One of the most common remarks I receive on my novel Craving, is that it is a new and interesting spin on your standard monster, and that while it works in an odd way, blood-drinking immortals and Buddhism don’t usually mix. I love this comment, but really, it’s not so strange to me. Perfect peace, or the promise thereof, is absolutely horrifying. It’s all well and good that desire is the cause of suffering, but guess what, having no desires bothers me way more. Perhaps you see now why my inner skeptic felt there was something disconcerting to Nirvana, but it might interest you to know that Buddha’s inner circle was called the Sangha. The trouble is that this sanskrit word is the great-grand-cousin of our word for blood. What if meditating on the oneness of all things was actually a bad idea? What if the brain can’t really handle paradoxes, and zen koans took us one step closer to a precipice?
That was the beginning, and before I knew it, I was busy offending Buddhists everywhere, though, I must say, if they’re offended, they may have missed the point…

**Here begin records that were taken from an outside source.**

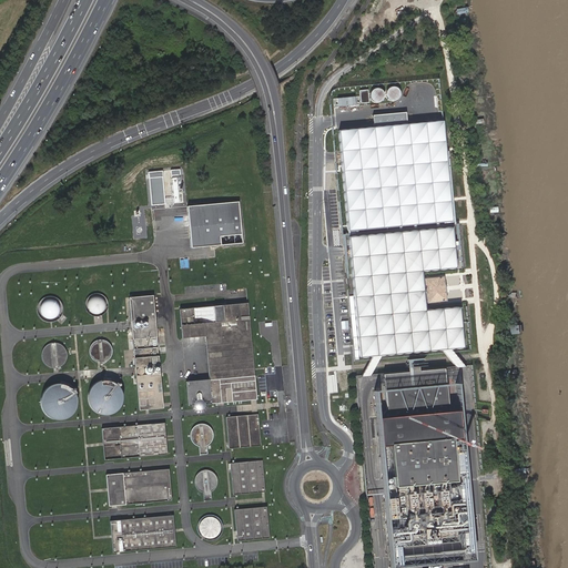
[(371,103),(369,90),(361,91),(363,104),(371,103)]
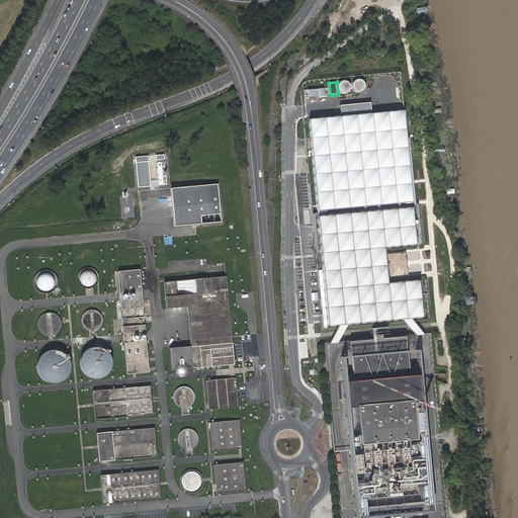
[(365,92),(366,91),(367,89),(367,87),(366,85),(365,83),(363,82),(361,82),(359,82),(357,83),(356,84),(355,86),(355,88),(355,90),(356,92),(357,93),(359,94),(361,94),(363,94),(365,92)]
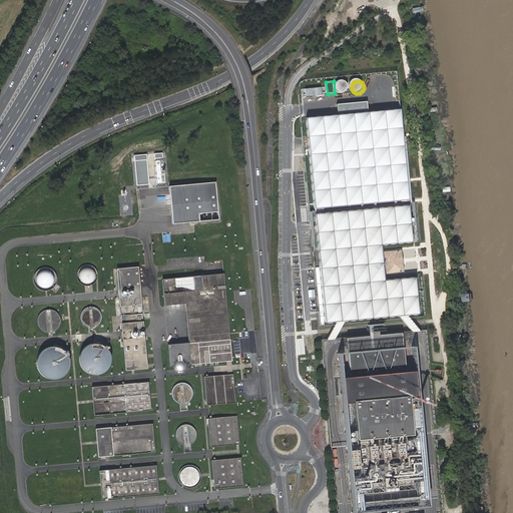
[(348,93),(349,91),(350,89),(350,87),(349,85),(348,84),(346,82),(344,82),(342,82),(340,83),(339,84),(338,86),(337,88),(338,90),(339,92),(340,93),(342,94),(344,94),(346,94),(348,93)]
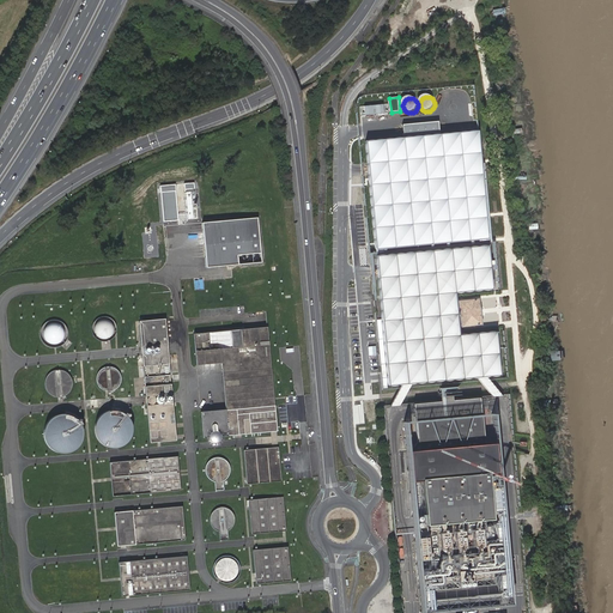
[(388,104),(360,107),(362,117),(389,114),(388,104)]
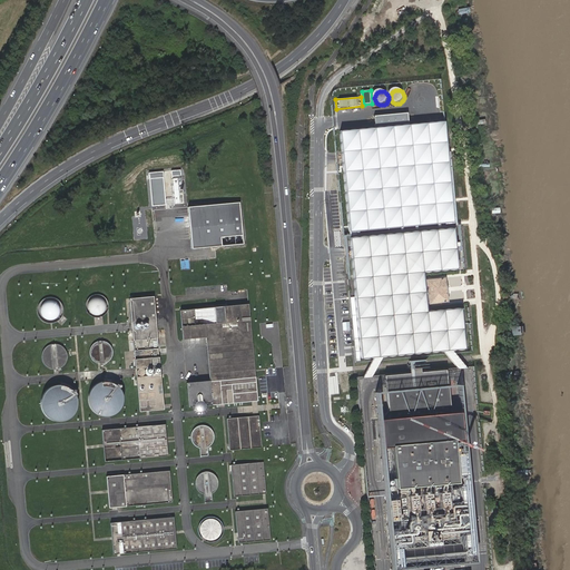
[(454,222),(444,123),(411,126),(410,114),(376,118),(377,128),(340,133),(350,233),(454,222)]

The entire Apocalyptic Series has become a web of interweaving conspiracies, misunderstandings rooted in biological flaws, the best intentions of egotists going awry. I’ve read so much comparative religion, evolutive linguistics, and folklorist manifestoes, I feel like I might have become some new breed of hyper-anthropologist, specializing in the migration patterns of monster stories across the globe. That, or one of the weirdest party guests you’ll ever stuff with cocktail weenies.
The second book, The One We Feed, coming out on August 16, traces the myth of the modern werewolf as far back as you can go, which it turns out, is pretty far. You thought the dog was our best friend, but I’ve noticed no one really talks about the dog-men; they’re usually just an appendage to a terrible vampire riff. That’s kind of the point, really. We’ve forgotten what disgusted and bothered us about classics like An American Werewolf in London. It isn’t the sloughing skin, or the sprouting of talons, because let’s face it, most of us wouldn’t mind hulking out once in a while. Worse than enduring a torturous metamorphosis is waking up the next day and realizing that you are a prisoner sharing a biological cell with something monstrous. It’s perpetual enslavement that truly terrifies – the inescapability of madness, the betrayal of the flesh, the confinement of nature in spite of nurture.
My main character, Lilith Pierce, may have figured out the whole “enlightenment” trick, scored some banging super powers, and laid a little waste, but she can never see her sister Eva again. The horror of her situation is in the loss and the constant loop of wondering if there was anything she could have done, or if indeed, she is to blame. In many ways that is the one unspeakable horror at the very core of all thrills and chills: the unrelenting press of time and mortality. It is also, incidentally, one of the reasons I married a geneticist.
Horror is not just about the adrenalin rush. It’s about exorcizing our demons, and by that I mean our psychological baggage, not a pea-soup spewing Legion. There’s really no such thing as genre here. We’re all just walking off a bunch of phobias on a nice big track circling a cemetery, and though Iusually despise zombies and all they stagger for, I’m pleased to be a part of it.